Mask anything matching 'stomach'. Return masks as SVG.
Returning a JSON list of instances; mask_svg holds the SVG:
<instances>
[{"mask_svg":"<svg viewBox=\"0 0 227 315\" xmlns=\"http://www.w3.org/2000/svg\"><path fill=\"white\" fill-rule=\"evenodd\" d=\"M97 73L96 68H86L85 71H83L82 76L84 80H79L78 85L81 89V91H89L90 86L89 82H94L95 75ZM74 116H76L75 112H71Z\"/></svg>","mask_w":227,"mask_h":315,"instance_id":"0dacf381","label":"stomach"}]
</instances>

:::

» **REQUIREMENTS**:
Format every line of the entries above as a Markdown table with the columns Row and Line, numbering the rows in order and omitting blank lines.

» **CORRECT RESPONSE**:
| Row | Line |
|---|---|
| 1 | Mask anything matching 'stomach'. Return masks as SVG. |
| 2 | Returning a JSON list of instances; mask_svg holds the SVG: |
| 3 | <instances> |
| 4 | [{"mask_svg":"<svg viewBox=\"0 0 227 315\" xmlns=\"http://www.w3.org/2000/svg\"><path fill=\"white\" fill-rule=\"evenodd\" d=\"M97 73L96 68H86L85 71H83L82 76L84 80H79L78 85L81 89V91H89L90 86L89 82H94L95 75ZM74 116H76L75 112H71Z\"/></svg>","mask_w":227,"mask_h":315,"instance_id":"0dacf381","label":"stomach"}] |
| 5 | </instances> |